▸ Your goal: When you reach the line that contains "left eye: (790, 355)" in the data below, start reproducing lines exactly, and stop after the line that contains "left back paw: (480, 755)".

___ Source information

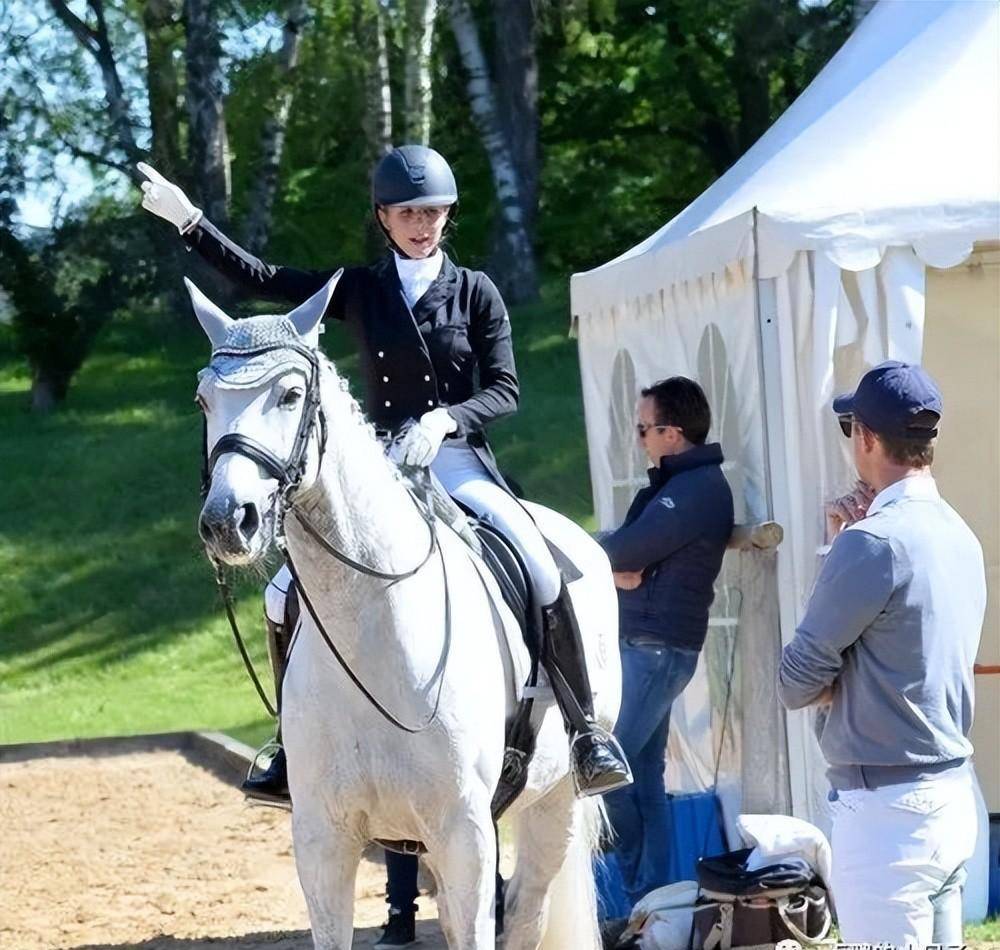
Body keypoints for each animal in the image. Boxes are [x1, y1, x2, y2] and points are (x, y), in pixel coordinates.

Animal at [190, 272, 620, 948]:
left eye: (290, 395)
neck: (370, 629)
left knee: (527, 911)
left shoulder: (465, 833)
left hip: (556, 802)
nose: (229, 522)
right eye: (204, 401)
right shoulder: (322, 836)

______
___ Source information

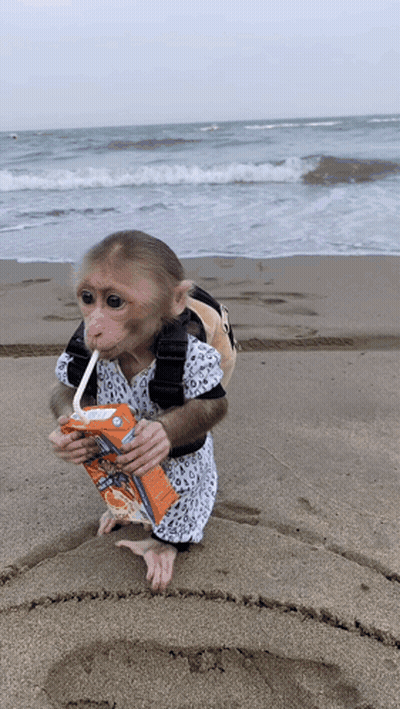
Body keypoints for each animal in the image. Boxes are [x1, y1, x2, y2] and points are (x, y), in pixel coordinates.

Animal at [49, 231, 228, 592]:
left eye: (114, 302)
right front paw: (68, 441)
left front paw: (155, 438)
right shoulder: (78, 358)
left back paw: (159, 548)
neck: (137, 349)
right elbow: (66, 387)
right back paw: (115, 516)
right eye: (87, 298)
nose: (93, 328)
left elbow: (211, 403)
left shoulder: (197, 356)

______
___ Source information

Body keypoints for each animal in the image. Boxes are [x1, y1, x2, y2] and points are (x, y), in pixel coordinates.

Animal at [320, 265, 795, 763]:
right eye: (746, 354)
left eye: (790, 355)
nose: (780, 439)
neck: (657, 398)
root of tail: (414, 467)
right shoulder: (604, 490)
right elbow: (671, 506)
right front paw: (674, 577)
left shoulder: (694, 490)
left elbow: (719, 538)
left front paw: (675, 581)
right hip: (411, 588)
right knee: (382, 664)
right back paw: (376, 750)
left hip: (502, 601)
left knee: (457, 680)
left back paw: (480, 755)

______

▸ Output below:
left eye: (790, 355)
nose: (780, 439)
neck: (657, 398)
root of tail: (414, 467)
right shoulder: (604, 490)
right elbow: (671, 506)
right front paw: (674, 577)
left shoulder: (694, 490)
left elbow: (719, 538)
left front paw: (675, 581)
right hip: (411, 588)
right knee: (382, 664)
right back paw: (376, 750)
left hip: (502, 601)
left knee: (457, 680)
left back paw: (480, 755)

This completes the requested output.